En el sudeste asiático los elefantes blancos eran animales venerados que el monarca podía regalar para distinguir a un súbdito. El agraciado debía cargar entonces con la costosa manutención del animal que, siendo sagrado, no podía ser vendido, regalado, sacrificado o puesto a trabajar, lo que podía llevar a la ruina a su propietario. En la actualidad se denominan elefantes blancos a esos grandes edificios recién construidos, «regalos deslumbrantes, preciosos, sagrados y que se dice que traen riqueza y prosperidad, pero que no pueden ser puestos en uso».
Adriana Seserin, la singular arquitecta que relata esta historia, en lugar de construir edificios hace proyectos que están a mitad camino entre la arquitectura y el teatro. En su última acción (Una habitación con vistas, 2013) invitó a la coreógrafa Anna Källblad a hacer un espectáculo en uno de esos enormes edificios. Las bailarinas, disfrazadas de edificios blancos, bailan frente a una platea vacía.

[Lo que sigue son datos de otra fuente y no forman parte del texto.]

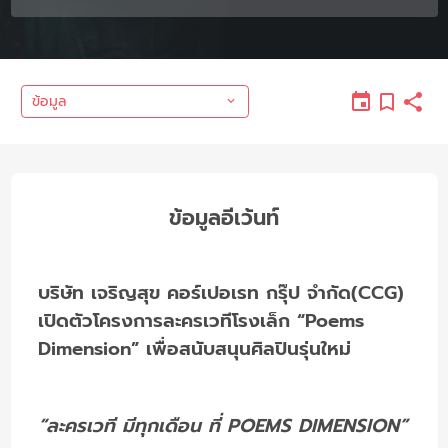
ข้อมูล
ข้อมูลอีเว้นท์
บริษัท เจริญสุข คอร์เปอเรท กรุ๊ป จำกัด(CCG)
เปิดตัวโครงการละครเวทีโรงเล็ก “Poems
Dimension” เพื่อสนับสนุนศิลปินรุ่นใหม่
“ละครเวที มีทุกเดือน ที่ POEMS DIMENSION”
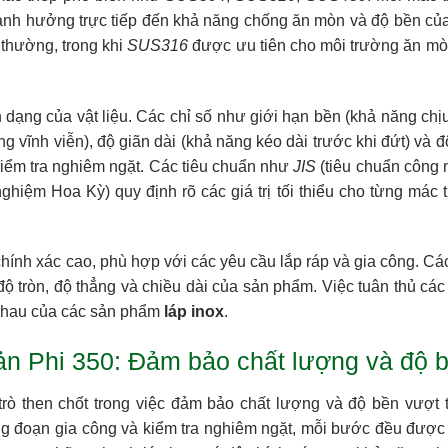
ảnh hưởng trực tiếp đến khả năng chống ăn mòn và độ bền của v
thường, trong khi
SUS316
được ưu tiên cho môi trường ăn mò
 dạng của vật liệu. Các chỉ số như giới hạn bền (khả năng chịu
g vĩnh viễn), độ giãn dài (khả năng kéo dài trước khi đứt) và 
kiểm tra nghiêm ngặt. Các tiêu chuẩn như
JIS
(tiêu chuẩn công 
ghiệm Hoa Kỳ) quy định rõ các giá trị tối thiểu cho từng mác 
hính xác cao, phù hợp với các yêu cầu lắp ráp và gia công. Cá
ộ tròn, độ thẳng và chiều dài của sản phẩm. Việc tuân thủ cá
 nhau của các sản phẩm
láp inox
.
Bản Phi 350: Đảm bảo chất lượng và độ 
rò then chốt trong việc đảm bảo chất lượng và độ bền vượt t
 đoạn gia công và kiểm tra nghiêm ngặt, mỗi bước đều được t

Este proyecto, que se realizó el pasado 16 de enero en Suecia, me recuerda a Anarchitekton (2002-04), de Jordi Colomer, otro artista muy cercano al teatro. Anarchitekton era una serie de acciones en las que un intérprete se paseaba frente a edificios singulares con la maqueta de los mismos sobre un mástil.

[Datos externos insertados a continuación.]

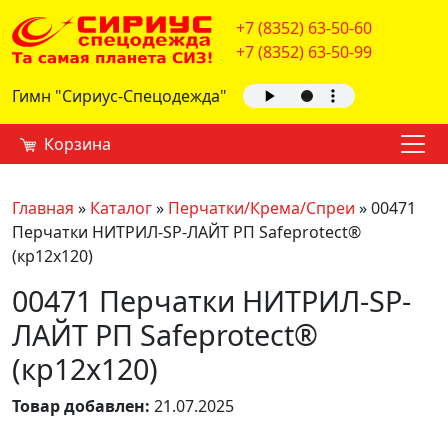
+7 (8352) 63-50-60
+7 (8352) 63-50-99
Гимн "Сириус-Спецодежда"
Корзина
Главная
»
Каталог
»
Перчатки/Крема/Спреи
»
00471
Перчатки НИТРИЛ-SP-ЛАЙТ РП Safeprotect®
(кр12х120)
00471 Перчатки НИТРИЛ-SP-
ЛАЙТ РП Safeprotect®
(кр12х120)
Товар добавлен:
21.07.2025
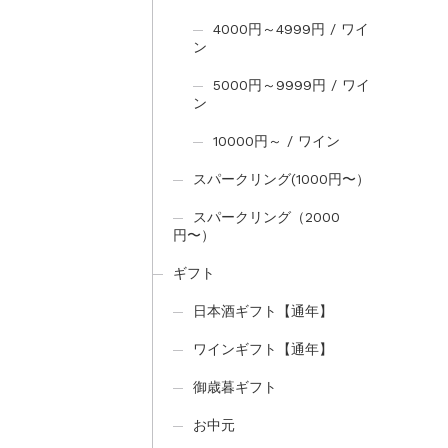
4000円～4999円 / ワイ
ン
5000円～9999円 / ワイ
ン
10000円～ / ワイン
スパークリング(1000円〜）
スパークリング（2000
円〜）
ギフト
日本酒ギフト【通年】
ワインギフト【通年】
御歳暮ギフト
お中元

Tanto en Una habitación con vistas, donde los únicos espectadores estaban en el restaurante con vistas a la sala, como en Anarquitekton, donde los transeúntes eran los ocasionales testigos, la acción realizada es mucho mayor que el público convocado. Puede argumentarse que el público real de ambos proyectos es indirecto, el de los medios de comunicación o el de los museos que reproducen o, como en este blog, hacen mención de los proyectos, pero ese ulterior público no colma la acción en el momento de realizarse. La acción se colma al hacerse al margen del público, como un acto religioso en el que la tentación de la vanidad se diluye al tener a dios como único espectador.
«Els fonaments de la vida eremítica són la penitència i l’oració, el seu ornament és el silenci, la seva guarda el recés i la seva finalitat la unió amb Déu» decía un cartel a la puerta del monasterio mallorquín.
El ornamento del silencio es la clave en las piezas de Adriana y Jordi. No son piezas que convoquen a ningún dios pero ambas se realizan más allá del público (probablemente el más histérico de los dioses). Su razón radica en que el mero hecho de afirmar, incluso cuando nadie está escuchando –o quizás precisamente por eso– es una acción.